City Hunter 3 (1987)
City Hunter tells the story of Ryo Saeba and Kaori Makimura, two “repairmen for hire” who will solve a person’s problems – especially dangerous ones – for the right price. While the plot may be standard fare, it’s the presentation that makes it special. First are the characters. Ryo and Kaori set the standard. Not only are they stylish and interesting themselves, but their chemistry is also amazing. Tough and serious at times, goofy and fun at others, no one ever gets tired of watching tough characters do thrilling, dangerous jobs.
2 The Shooting (1988)
Only six episodes long, Gunbuster packs a lot of story into a short amount of time – but it never falters in what it wants to say and how it wants to say it. The story is about Noriko Takaya – a high school student trying to find her way to adulthood. However, before she could do that, Earth was threatened by aliens. Noriko joins a team of female mecha pilots tasked with stopping the alien threat. It’s a series that lays out the fundamentals of what makes a mecha story, and can still guide newer entries on how to do it. A word of warning, though: one aspect that no longer holds up is the fan service, which is decidedly inadequate by today’s standards.

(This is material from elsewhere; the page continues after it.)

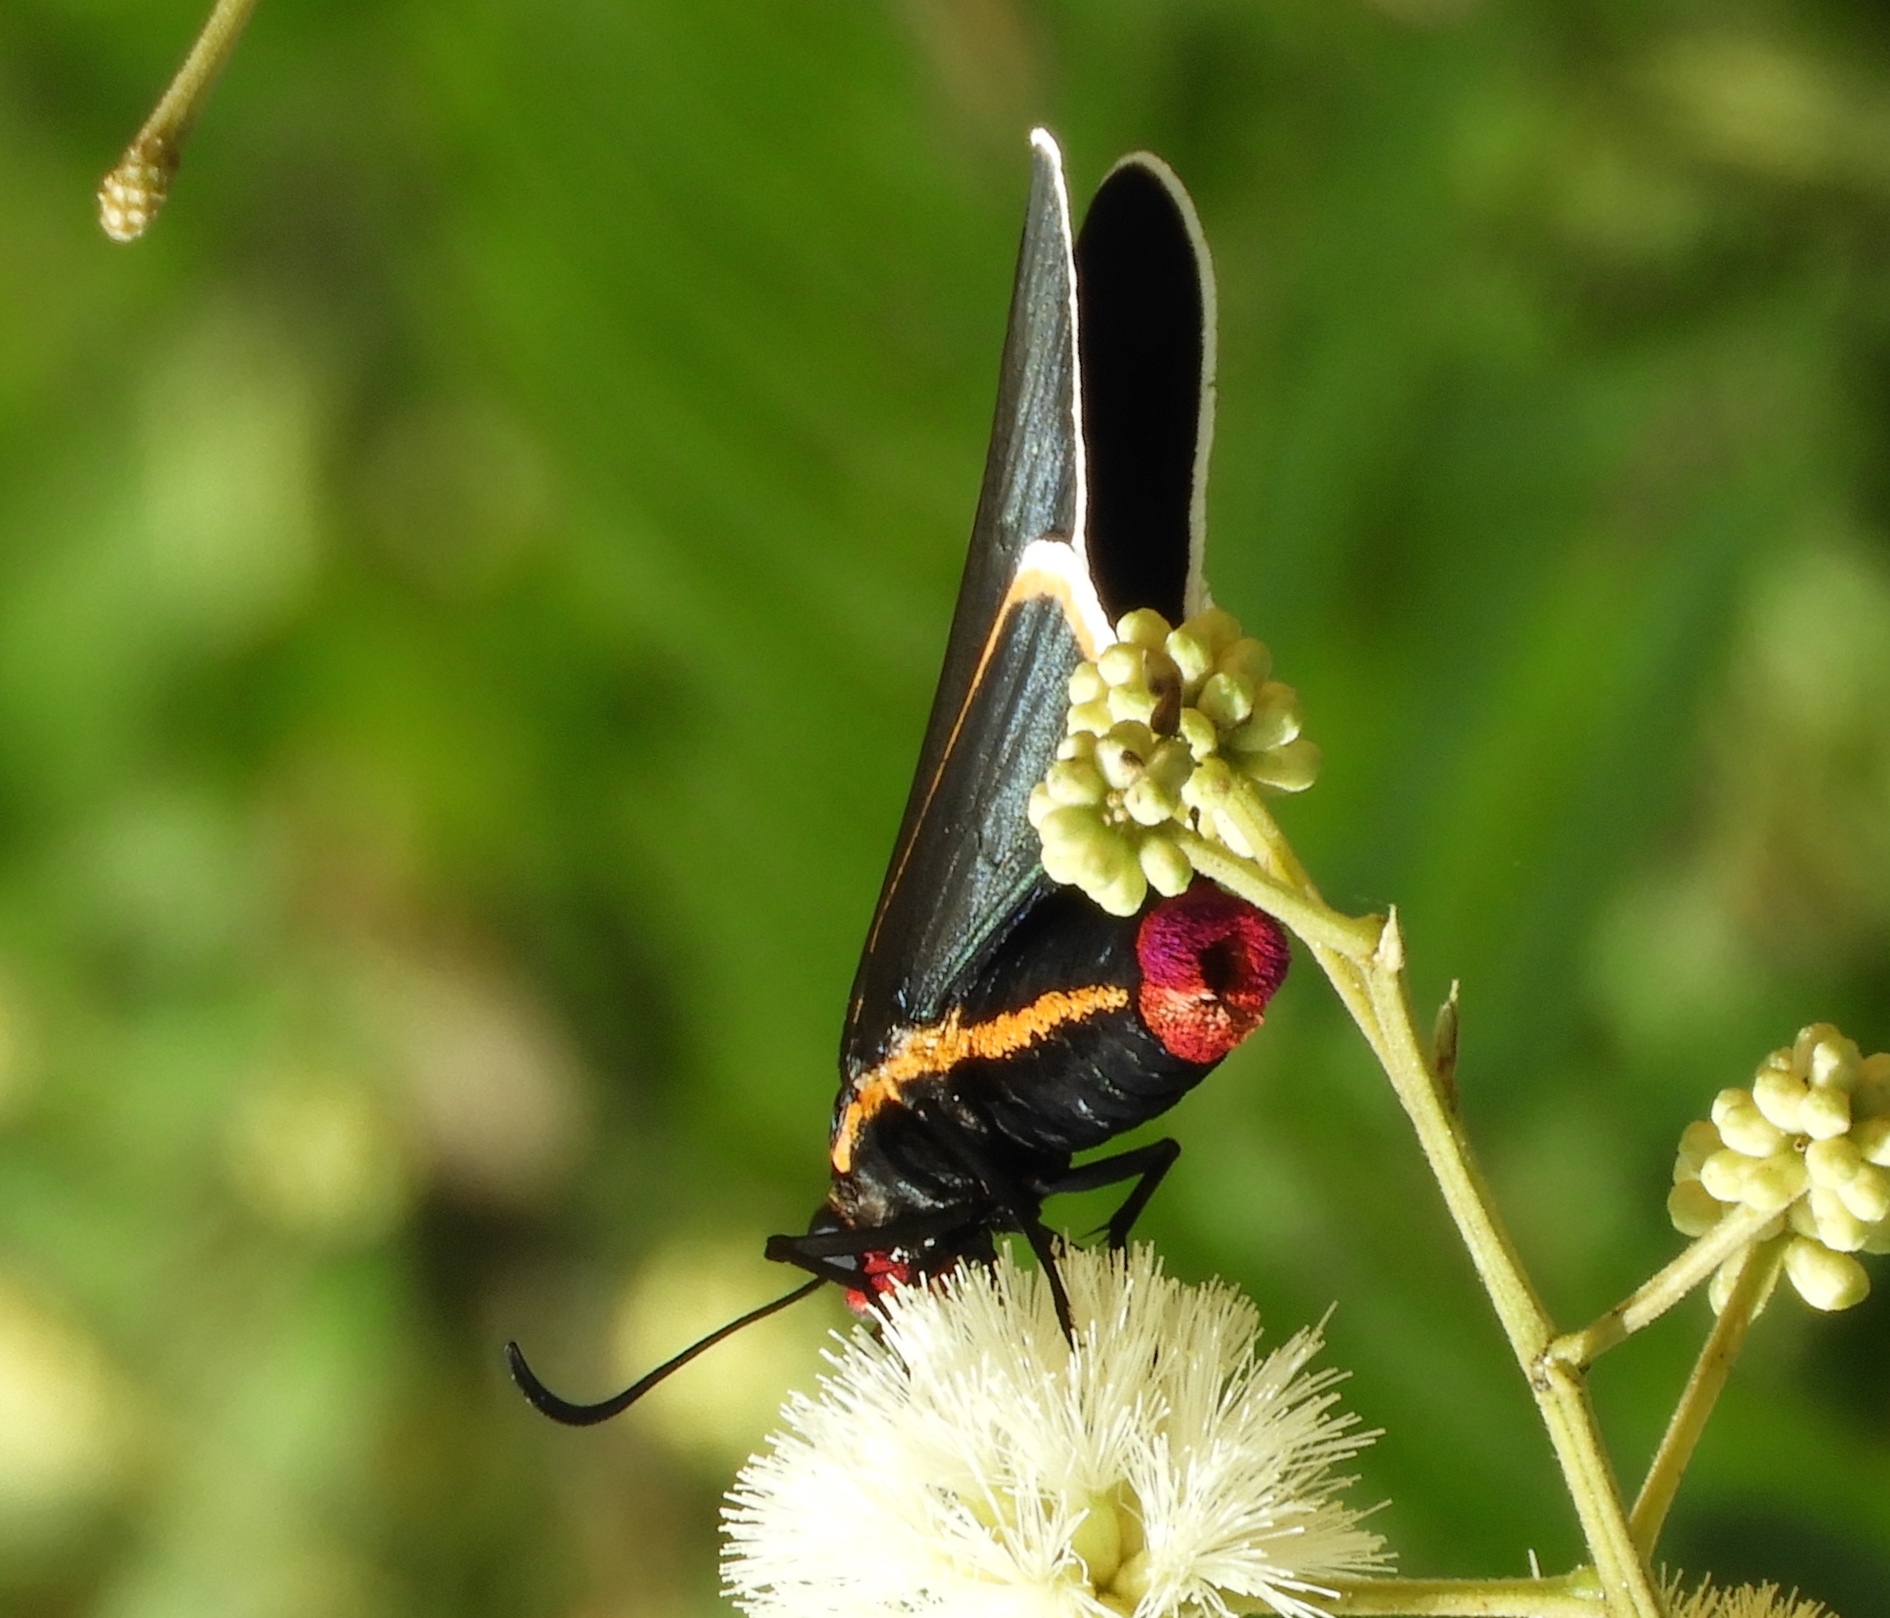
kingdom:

1 Legend of Galactic Heroes
Interesting stories told with solid writing are the foundation of anime classics and that’s exemplified in the must-see Legend of Galactic Heroes. While the main focus of the story is on the conflict between the Galactic Empire and the Free Planets Alliance, the true genius of the series is its depiction of the myriad connections and motivations of humanity. the person behind the war. Game of Thrones has nothing on the behind-the-scenes plots of the various characters in this anime. Indeed, small problems on individual planets far apart tend to have consequences for the galaxy. Likewise, these microscopic interactions lead to intense interstellar battles. The scope of Legend of the Galactic Heroes is hard to beat, not just in terms of spectacle but also in the depth and complexity of every event – an achievement that has not been dulled by time.
It was a challenging time for anime outside of Japan in the 1980s. While the Western public said they wanted more anime, they weren’t sure what anime they actually wanted. The 1980s cartoons on this list are those who have been most successful in creating a fandom thanks to the quality that is maintained to this day.